(DATA PROVIDED begins)

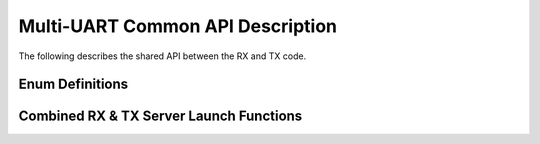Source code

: .. _sec_common_api:

Multi-UART Common API Description
===================================

The following describes the shared API between the RX and TX code.

.. _sec_common_enum:

Enum Definitions
-----------------

.. doxygenenum:: ENUM_UART_CONFIG_PARITY

.. doxygenenum:: ENUM_UART_CONFIG_STOP_BITS

.. doxygenenum:: ENUM_UART_CONFIG_POLARITY

.. _sec_common_func:

Combined RX & TX Server Launch Functions
-----------------------------------------

.. doxygenfunction:: run_multi_uart_rxtx_int_clk

.. doxygenfunction:: run_multi_uart_rxtx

(DATA PROVIDED ends)

Retype every entry verbatim and exclude the pictures from the copy.

_THE ANSWER_
Source code

: .. _sec_common_api:

Multi-UART Common API Description
===================================

The following describes the shared API between the RX and TX code.

.. _sec_common_enum:

Enum Definitions
-----------------

.. doxygenenum:: ENUM_UART_CONFIG_PARITY

.. doxygenenum:: ENUM_UART_CONFIG_STOP_BITS

.. doxygenenum:: ENUM_UART_CONFIG_POLARITY

.. _sec_common_func:

Combined RX & TX Server Launch Functions
-----------------------------------------

.. doxygenfunction:: run_multi_uart_rxtx_int_clk

.. doxygenfunction:: run_multi_uart_rxtx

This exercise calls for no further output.